I took a deep breath. ‘Tell me what happened after I left you. Tell me about the man who followed me.’
‘He came up and spoke to me in the street just outside the hotel.’
‘What did he look like?’
‘He puzzled me a bit. I mean, he seemed too... I don’t know... civilised, I suppose is the word, to be a private detective. His clothes were made for him, for instance. He had an accent of some sort and a yellowish skin. Tall. About forty, I should think.’
‘What did he say?’
‘He said your wife wanted a divorce and he was working on it. He asked me for... concrete evidence.’
‘A bill from the hotel?’
She nodded, not meeting my eyes. ‘I agreed to go in again and ask for one.’
‘Why, Gail?’
She didn’t answer.
‘Did he pay you for it?’
‘God, Ty,’ she said explosively. ‘Why not? I needed the money. I’d only met you three times and you were just as bad as me, living with your wife just because she was rich.’
‘Yes,’ I said. ‘Well, how much?’
‘He offered me fifty pounds and when I’d got used to the idea that he was ready to pay I told him to think again, with all your wife’s money she could afford more than that for her freedom.’
‘And then what?’
‘He said... if I could give him full and substantial facts, he could raise the payment considerably.’ After a pause, in a mixture of defiance and shame, she added, ‘He agreed to a thousand pounds, in the end.’
I gave a gasp which was half a laugh.
‘Didn’t your wife tell you?’ she asked.
I shook my head. ‘He surely didn’t have that much money on him? Did he give you a cheque?’
‘No. He met me later, outside the Art School, and gave me a brown carrier bag... Beautiful new notes, in bundles. I gave him the bill I’d got, and told him... everything I could.’
‘I know,’ I said.
‘Why did he pay so much, if she doesn’t want a divorce?’ When I didn’t answer at once she went on, ‘It wasn’t really only the money... I thought if she wanted to divorce you, why the hell should I stop her. You said you wouldn’t leave her, but if she sort of left you, then you would be free, and maybe we could have more than a few Sundays...’

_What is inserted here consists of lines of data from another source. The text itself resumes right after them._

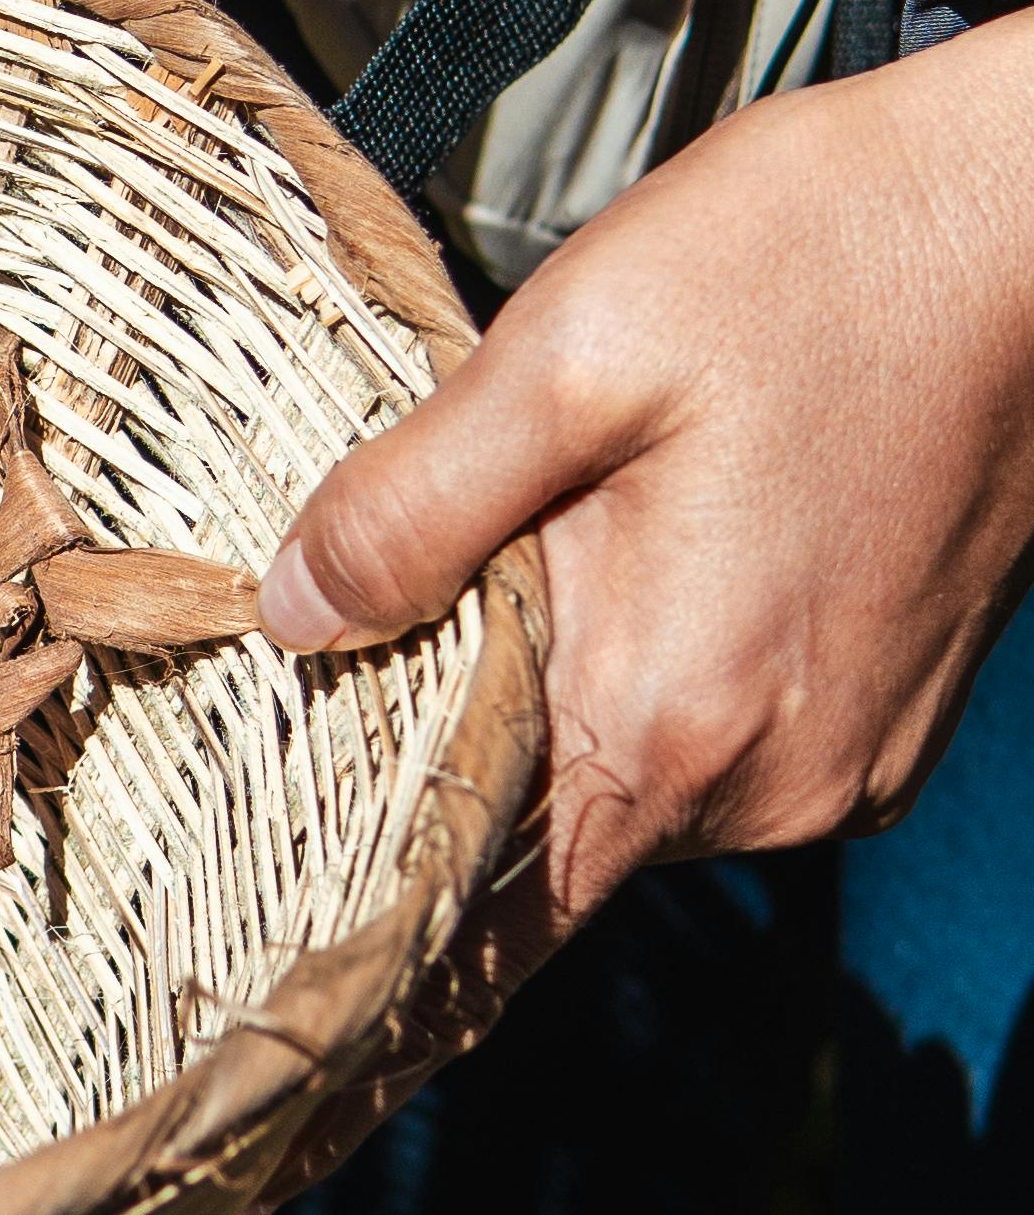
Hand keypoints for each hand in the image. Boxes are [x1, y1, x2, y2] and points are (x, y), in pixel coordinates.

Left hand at [212, 9, 1033, 1214]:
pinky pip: (716, 742)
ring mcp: (840, 758)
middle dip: (432, 782)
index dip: (365, 954)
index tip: (258, 997)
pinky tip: (609, 569)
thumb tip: (286, 615)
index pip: (480, 925)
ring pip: (627, 785)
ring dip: (545, 714)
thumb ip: (415, 502)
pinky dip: (642, 685)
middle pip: (538, 842)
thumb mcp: (569, 347)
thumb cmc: (807, 258)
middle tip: (307, 706)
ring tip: (469, 595)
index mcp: (665, 714)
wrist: (1029, 217)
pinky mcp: (885, 713)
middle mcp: (764, 782)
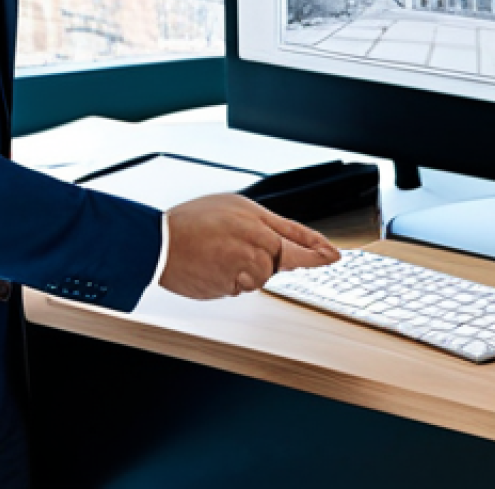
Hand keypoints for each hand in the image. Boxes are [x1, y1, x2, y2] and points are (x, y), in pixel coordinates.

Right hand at [158, 193, 340, 299]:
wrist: (161, 243)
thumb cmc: (191, 223)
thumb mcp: (231, 207)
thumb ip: (262, 224)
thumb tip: (283, 244)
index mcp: (256, 219)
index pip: (297, 236)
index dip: (318, 247)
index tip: (334, 255)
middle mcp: (255, 243)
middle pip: (282, 260)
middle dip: (268, 258)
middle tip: (245, 250)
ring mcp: (244, 267)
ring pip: (261, 276)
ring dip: (246, 269)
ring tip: (218, 253)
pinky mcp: (231, 287)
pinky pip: (241, 287)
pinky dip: (230, 279)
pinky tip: (212, 265)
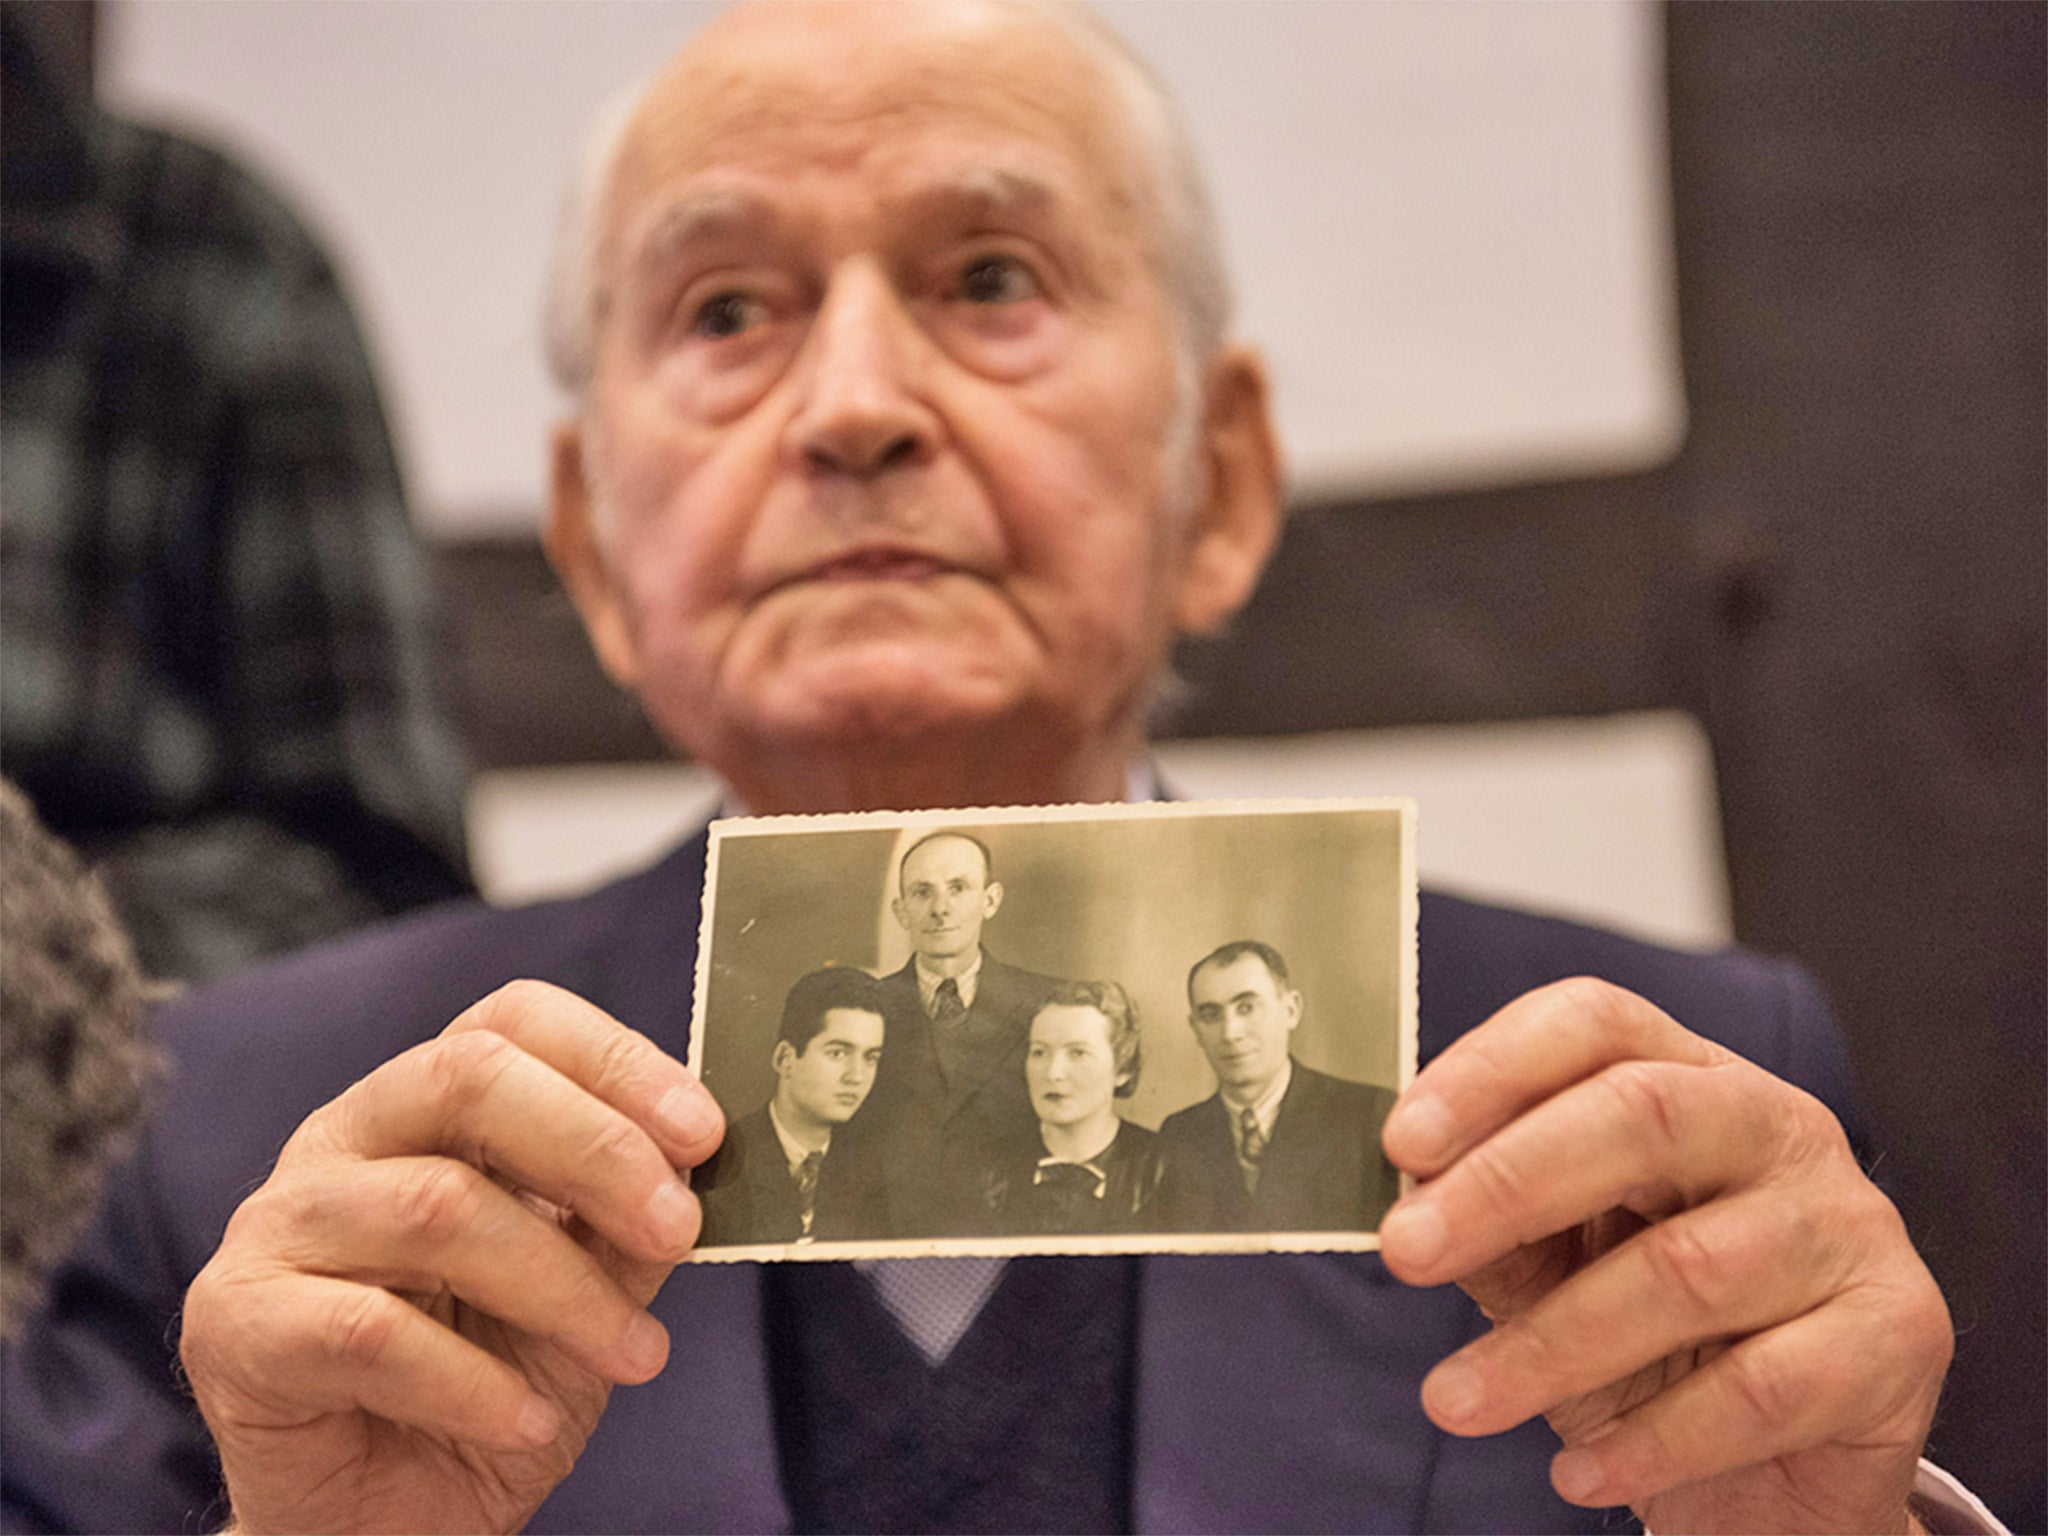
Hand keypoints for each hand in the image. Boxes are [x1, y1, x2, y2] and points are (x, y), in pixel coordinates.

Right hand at [179, 981, 723, 1534]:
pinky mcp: (236, 1323)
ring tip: (636, 1355)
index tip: (703, 1133)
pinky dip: (473, 1383)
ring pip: (437, 1209)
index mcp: (425, 1106)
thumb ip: (628, 1217)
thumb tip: (701, 1161)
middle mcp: (342, 1138)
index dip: (614, 1060)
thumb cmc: (488, 1382)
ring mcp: (278, 1225)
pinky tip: (531, 1422)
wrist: (390, 1519)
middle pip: (468, 1079)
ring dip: (562, 1288)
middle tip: (679, 1230)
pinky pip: (370, 1333)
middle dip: (596, 1147)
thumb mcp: (589, 1288)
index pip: (511, 1021)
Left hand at [1379, 978, 1950, 1534]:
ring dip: (1548, 1344)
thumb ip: (1494, 1223)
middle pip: (1640, 1116)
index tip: (1401, 1141)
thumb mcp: (1558, 1266)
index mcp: (1689, 1077)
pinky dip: (1650, 1439)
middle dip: (1504, 1184)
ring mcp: (1848, 1225)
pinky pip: (1758, 1389)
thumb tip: (1409, 1192)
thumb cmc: (1651, 1343)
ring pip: (1684, 1269)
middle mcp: (1778, 1126)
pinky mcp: (1898, 1335)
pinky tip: (1577, 1473)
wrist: (1777, 1477)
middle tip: (1404, 1252)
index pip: (1593, 1023)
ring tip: (1453, 1400)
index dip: (1491, 1069)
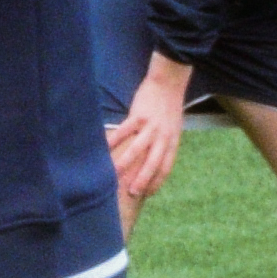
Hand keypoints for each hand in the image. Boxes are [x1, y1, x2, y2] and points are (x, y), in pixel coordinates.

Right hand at [106, 57, 192, 212]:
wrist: (168, 83)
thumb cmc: (168, 107)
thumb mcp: (172, 128)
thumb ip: (163, 144)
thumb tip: (150, 160)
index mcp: (172, 141)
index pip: (166, 167)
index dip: (157, 182)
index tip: (147, 194)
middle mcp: (163, 137)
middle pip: (153, 163)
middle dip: (142, 180)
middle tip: (131, 193)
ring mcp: (151, 127)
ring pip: (137, 150)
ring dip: (125, 164)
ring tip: (114, 176)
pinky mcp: (139, 116)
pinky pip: (124, 131)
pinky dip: (114, 141)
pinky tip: (104, 149)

I thought that one day I might appreciate the irony of it.
I said, ‘It wasn’t my wife who paid you that money. It was the man himself. He wasn’t collecting evidence for a divorce, but evidence to blackmail me with.’
‘Ohh.’ It was a moan. ‘Oh no, Ty. Oh God, I’m so sorry.’ Her eyes widened suddenly. ‘You must have thought... I suppose you thought... that I sold you out for that.’
‘I’m afraid so,’ I apologised. ‘I should have known better.’
‘That makes us quits, then.’ All her poise came back at one bound. She said, with some concern but less emotional disturbance, ‘How much did he take you for?’
‘He didn’t want money. He wanted me to write my column in the Blaze every week according to his instructions.’
‘How extraordinary. Well, that’s easy enough.’
‘Would you design dresses to dictation by threat?’
‘Oh.’
‘Exactly. Oh. So I told my wife about you myself. I had to.’
‘What... what did she say?’
‘She was upset,’ I said briefly. ‘I said I wouldn’t be seeing you again. There’ll be no divorce.’